Ulle Schauws, queer- und frauenpolitische Sprecherin der grünen Bundestagsfraktion, sagt dem RND: „Wir brauchen endlich eine wirksame Strategie gegen LSBTI-feindliche Hasskriminalität. 2019 ist die Anzahl der Straf- und Gewalttaten gegen LSBTI im Vergleich zum Vorjahr um über 60 Prozent gestiegen. Der Mordfall in Dresden letztes Jahr war leider nur ein trauriger Höhepunkt. Der zuständige Bundesinnenminister hat bis heute keine einzige homo- oder transfeindliche Gewalttat öffentlich verurteilt oder gar ein Wort über die Sicherheit von LSBTI verloren. Das ist ein unhaltbarer Zustand und ein klarer Handlungsauftrag.
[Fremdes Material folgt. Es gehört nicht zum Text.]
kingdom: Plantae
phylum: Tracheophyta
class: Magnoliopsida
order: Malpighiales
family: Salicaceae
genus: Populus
Queere Menschen müssen sich überall in Deutschland sicher fühlen – egal, ob sie in der Stadt oder auf dem Land leben.“

Die Grünen fordern zudem, den Straftatbestand der Volksverhetzung um die Merkmale „sexuelle Identität“ und „Geschlecht“ zu ergänzen sowie in den Richtlinien für das Strafverfahren und das Bußgeldverfahren homo- und transfeindliche Beweggründe der Täter explizit zu benennen, damit das öffentliche Interesse an der Verfolgung von Straftaten auch bei diesen Beweggründen in der Regel zu bejahen ist.